Should exporters retry?
Recently we found a bug in one of the backend when we retry to send the same spans due to a failure. The bug was subtle and caused by the fact that the first request was finished with DEADLINE_EXCEEDED (most likely generated by the load balancer or the client), even though the data got to the backend, then the library retried to send the same data so data got duplicated in the backend.
Probably the same problem can happen in other backends, so the main question is if we should ever retry from the OC exporters? If we do that what should be the policy?
See for more details: https://github.com/census-instrumentation/opencensus-java/issues/1201
/cc @adriancole @tsloughter @ramonza
We don't yet retry, but it was our intention to retry before dropping.
The issue is that the backends are supported to merge instead of replace or drop if multiple spans arrive with the same trace and span ids?

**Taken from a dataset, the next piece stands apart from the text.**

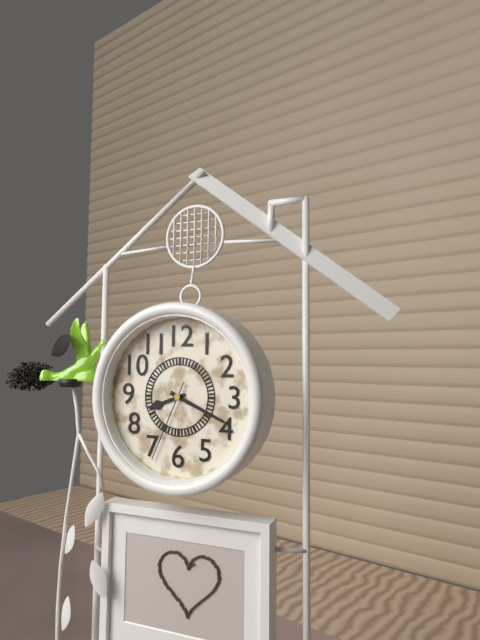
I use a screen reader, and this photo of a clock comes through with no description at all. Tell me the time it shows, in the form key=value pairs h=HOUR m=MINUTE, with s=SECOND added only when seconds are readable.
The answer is h=8 m=19 s=34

But also fine with defining it as not to be retried.
My opinion is to not retry. All data is best-effort anyway and retrying adds complexity and the possibility of cascading failure.
Recently we found a bug in one of the backend when we retry to send the same spans due to a failure. The bug was subtle and caused by the fact that the first request was finished with DEADLINE_EXCEEDED (most likely generated by the load balancer or the client), even though the data got to the backend, then the library retried to send the same data so data got duplicated in the backend.
I think the right way to solve duplicated data is to have some de-dup mechanism in the backend (e.g. by treating traceId + spanId as the unique key for spans, and introduce some sequence number for metrics/logs). Retry has its value and we can decide what is the right place/time to use it.